_ASSIGNMENT_:
Exactly the lines from the start of the entries through the line with "Idram - главный партнер ежегодной" are required in the output, with no pictures among them.

Stored data entries
────────────────────

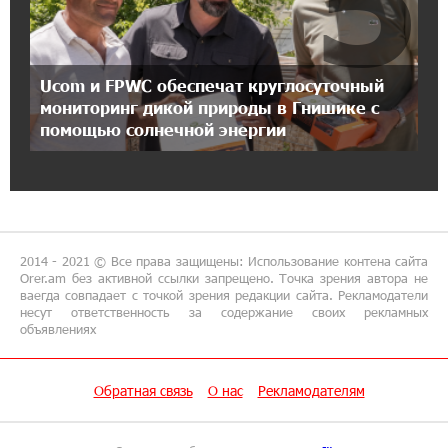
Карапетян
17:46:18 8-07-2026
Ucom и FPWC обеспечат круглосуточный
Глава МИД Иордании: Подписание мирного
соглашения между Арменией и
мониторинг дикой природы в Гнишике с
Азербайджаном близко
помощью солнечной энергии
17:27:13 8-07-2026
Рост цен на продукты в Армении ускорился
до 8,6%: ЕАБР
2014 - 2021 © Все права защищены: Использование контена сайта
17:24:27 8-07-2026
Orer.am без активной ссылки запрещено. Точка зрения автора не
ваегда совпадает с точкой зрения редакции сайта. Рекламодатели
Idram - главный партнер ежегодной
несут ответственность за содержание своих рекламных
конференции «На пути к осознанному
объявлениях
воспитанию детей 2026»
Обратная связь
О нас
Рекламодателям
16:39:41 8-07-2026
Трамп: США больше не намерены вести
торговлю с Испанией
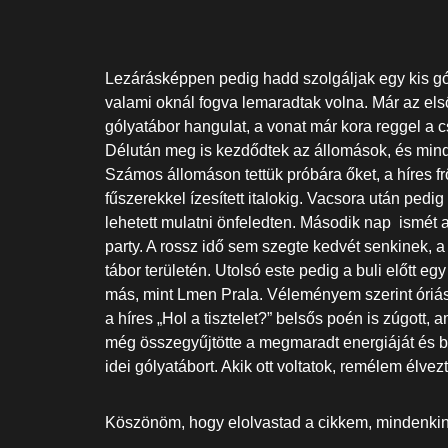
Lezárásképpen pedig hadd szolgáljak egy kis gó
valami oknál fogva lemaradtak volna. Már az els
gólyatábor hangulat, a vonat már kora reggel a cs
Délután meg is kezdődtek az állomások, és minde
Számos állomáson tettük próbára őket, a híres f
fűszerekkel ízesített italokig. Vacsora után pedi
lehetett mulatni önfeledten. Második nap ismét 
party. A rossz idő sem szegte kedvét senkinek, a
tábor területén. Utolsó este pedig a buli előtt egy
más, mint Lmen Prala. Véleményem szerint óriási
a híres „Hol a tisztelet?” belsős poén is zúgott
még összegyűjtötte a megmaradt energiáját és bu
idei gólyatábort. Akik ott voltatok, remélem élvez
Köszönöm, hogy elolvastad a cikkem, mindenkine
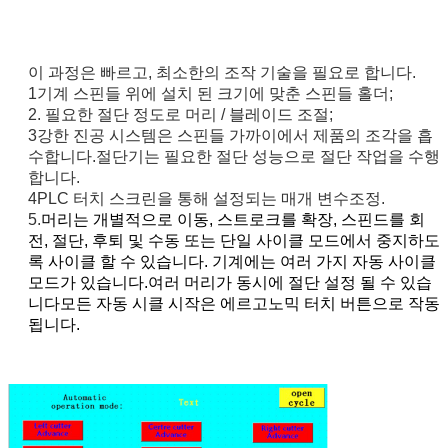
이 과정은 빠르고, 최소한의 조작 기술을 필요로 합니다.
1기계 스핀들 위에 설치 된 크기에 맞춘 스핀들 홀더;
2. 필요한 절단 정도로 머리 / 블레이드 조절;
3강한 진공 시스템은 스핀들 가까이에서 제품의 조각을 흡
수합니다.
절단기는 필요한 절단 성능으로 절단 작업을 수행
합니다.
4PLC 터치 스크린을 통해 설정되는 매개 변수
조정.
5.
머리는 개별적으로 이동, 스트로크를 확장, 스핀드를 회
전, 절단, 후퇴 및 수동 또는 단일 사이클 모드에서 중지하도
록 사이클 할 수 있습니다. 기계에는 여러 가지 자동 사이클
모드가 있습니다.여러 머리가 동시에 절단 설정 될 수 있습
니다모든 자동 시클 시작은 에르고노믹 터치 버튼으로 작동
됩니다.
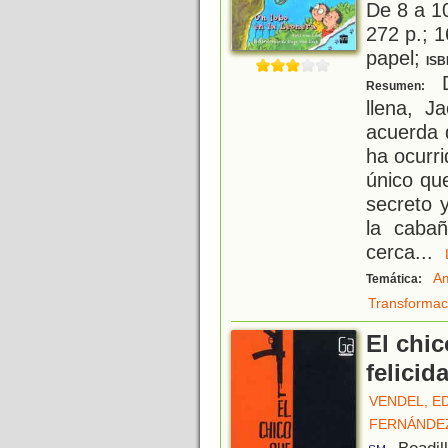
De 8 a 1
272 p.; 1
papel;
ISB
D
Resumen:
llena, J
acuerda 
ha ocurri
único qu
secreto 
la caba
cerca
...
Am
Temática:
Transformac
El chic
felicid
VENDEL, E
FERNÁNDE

────────────────────

_WRITTEN ANSWER_:
Карапетян
17:46:18 8-07-2026
Ucom и FPWC обеспечат круглосуточный
Глава МИД Иордании: Подписание мирного
соглашения между Арменией и
мониторинг дикой природы в Гнишике с
Азербайджаном близко
помощью солнечной энергии
17:27:13 8-07-2026
Рост цен на продукты в Армении ускорился
до 8,6%: ЕАБР
2014 - 2021 © Все права защищены: Использование контена сайта
17:24:27 8-07-2026
Orer.am без активной ссылки запрещено. Точка зрения автора не
ваегда совпадает с точкой зрения редакции сайта. Рекламодатели
Idram - главный партнер ежегодной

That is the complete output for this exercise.